Die Glaubwürdigkeitsbeurteilung eines Zeugen ist rechtsfehlerhaft, wenn sie aus einem Obersatz abgeleitet wird, der selbst die Glaubwürdigkeit dieses Zeugen voraussetzt (Zirkelschluss).

4

Beruht die Feststellung des Sachverhalts wesentlich auf einer solchen zirkulären Glaubwürdigkeitsbeurteilung, ist das angefochtene Urteil aufzuheben und die Sache zur neuen Verhandlung und Entscheidung zurückzuverweisen.

Vorinstanzen

Landgericht Köln, 21. Juli 1955

Rubrum

im Namen des Volkes

In der Strafsache gegen den früheren Schneider, jetzigen Büroangestellten Robert ███, geboren am █████████ 1916 in ██, verheiratet, zur Zeit in Untersuchungshaft, wegen Unzucht zwischen Männern,

hat der 2. Strafsenat des Bundesgerichtshofs in der Sitzung vom 27. Januar 1956, an der teilgenommen haben:

Bundesrichter Dr. Dotterweich als Vorsitzender, Bundesrichter Werner, Bundesrichter Dr. Schalscha, Bundesrichter Dr.

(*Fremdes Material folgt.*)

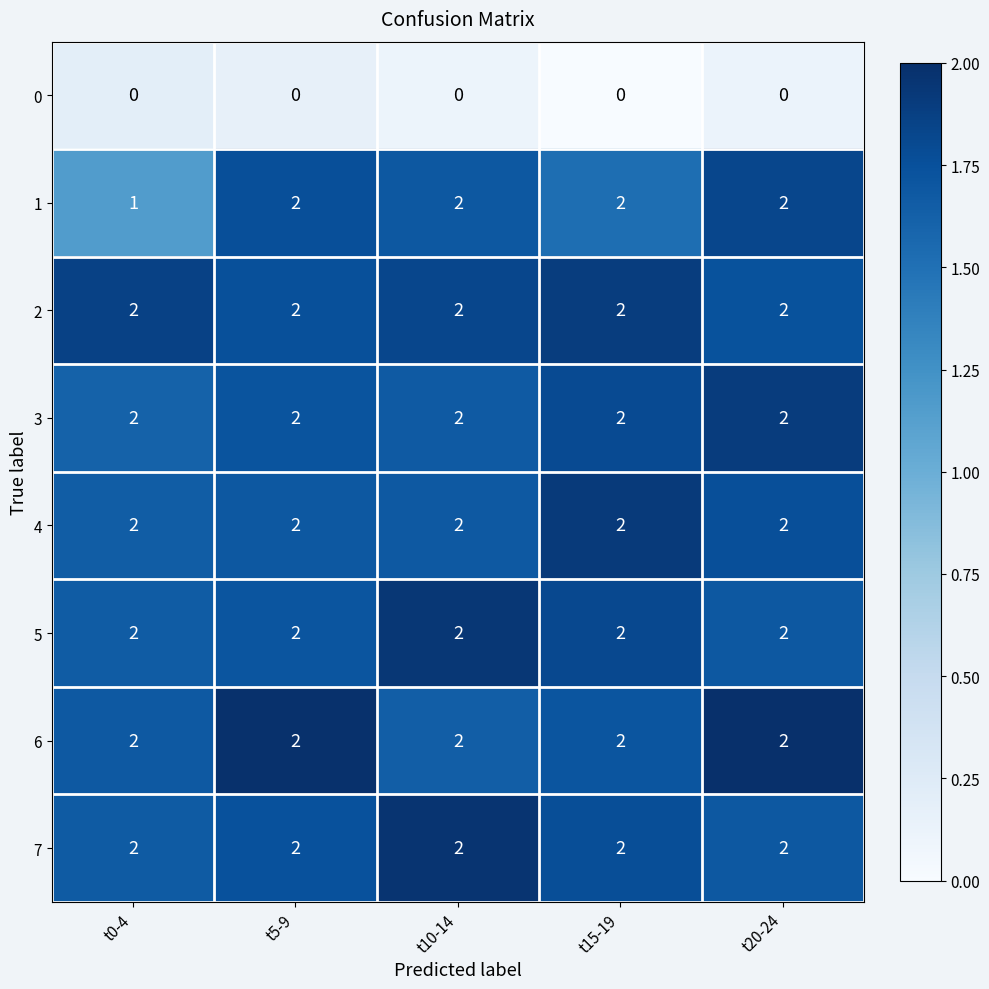

Count the number of categories in the chart.

5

Menges, Bundesrichter Hoepner als beisitzende Richter, Bundesanwalt Dr. ████████ in der Verhandlung, Oberstaatsanwalt Dr. ███████ bei der Verkündung als Vertreter der ███████████████████, Justizangestellter ████████ als Urkundsbeamter der Geschäftsstelle,

Tenor

für Recht:

Die Revision des Angeklagten wird verworfen. Das Urteil des Landgerichts in Köln vom 21. Juli 1955 wird mit den Feststellungen aufgehoben. Die Sache wird zur neuen Verhandlung und Entscheidung, auch über die Kosten des Rechtsmittels, an das Landgericht in Bonn zurückverwiesen.

Gründe

Von Rechts wegen

Die Strafkammer hat den Angeklagten wegen eines Verbrechens nach § 175a Nr. 3 StGB und eines Vergehens nach § 175 StGB zu einer Gesamtstrafe von einem Jahr drei Monaten Gefängnis verurteilt.

Die Revision beanstandet das Verfahren und rügt die Verletzung sachlichen Rechts.

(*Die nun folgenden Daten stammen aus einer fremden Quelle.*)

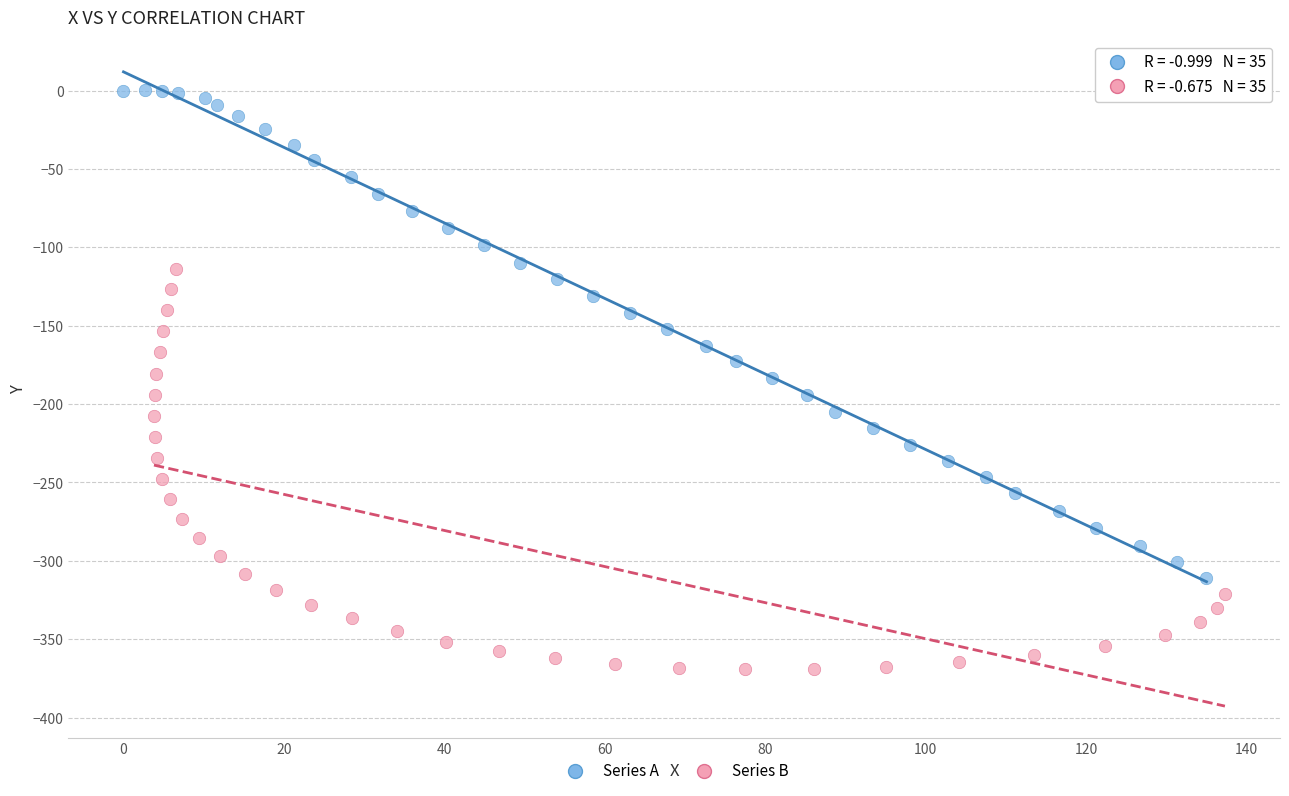

Which series has the widest spread of Y values?

Series A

Die Verfahrensrüge ist unzulässig, weil sie entgegen der Vorschrift des § 344 Abs. 2 Satz 2 StPO die Tatsachen nicht angibt, die den Verfahrensmangel enthalten; sie erschöpft sich vielmehr in Angriffen auf die Beweiswürdigung, die das Revisionsgericht nicht nachprüfen kann.

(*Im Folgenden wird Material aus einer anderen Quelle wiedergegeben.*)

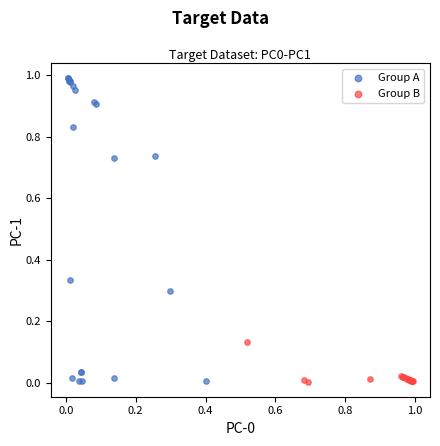

Which series has the largest Y range (max minus min)?

Group A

Dagegen ergab die durch die allgemeine Sachrüge veranlasste Nachprüfung folgenden Rechtsfehler:

Der Angeklagte leugnet in beiden Fällen, irgendwelche unzüchtigen Handlungen mit dem in seine Wohnung aufgenommenen 16-jährigen Horst ████████ begangen zu haben.

Das Landgericht glaubt der entgegengesetzten Aussage des uneidlich vernommenen Zeugen ████████. Gegenüber etwaigen Zweifeln, die aus dem jugendlichen Alter und der Tatsache hergeleitet werden könnten, dass er vor seinem zweiten Zusammentreffen mit dem Angeklagten den Heimleiter █████ des Theodor-Heuss-Hauses in ████████ belogen hatte, hält das Landgericht seine Aussage für „in besonderem Maße durch die Tatsache erhärtet, dass nach der bestimmten Bekundung des Zeugen der Angeklagte beim Zusammentreffen im Gebäude der Kriminalpolizei am 2. Mai 1955 vor der Vernehmung durch die Erklärung, er werde alles abstreiten und der Zeuge solle das auch tun, zu einer unrichtigen Aussage zu veranlassen suchte“.

Wenn der Zeuge sich danach gleichwohl durch seine Bekundungen über die geschilderten Unzuchthandlungen selbst mitbelastet habe, stehe die Wahrheit seiner Aussage und seine Glaubwürdigkeit außer Zweifel.

Hier folgert das Landgericht die Glaubwürdigkeit des Zeugen aus einem Obersatz, der selbst wieder die Glaubwürdigkeit desselben Zeugen voraussetzt. Da die Feststellung des Sachverhalts zu beiden Anklagepunkten auf diesem Denkfehler mit beruht, muss das Urteil in vollem Umfang aufgehoben werden.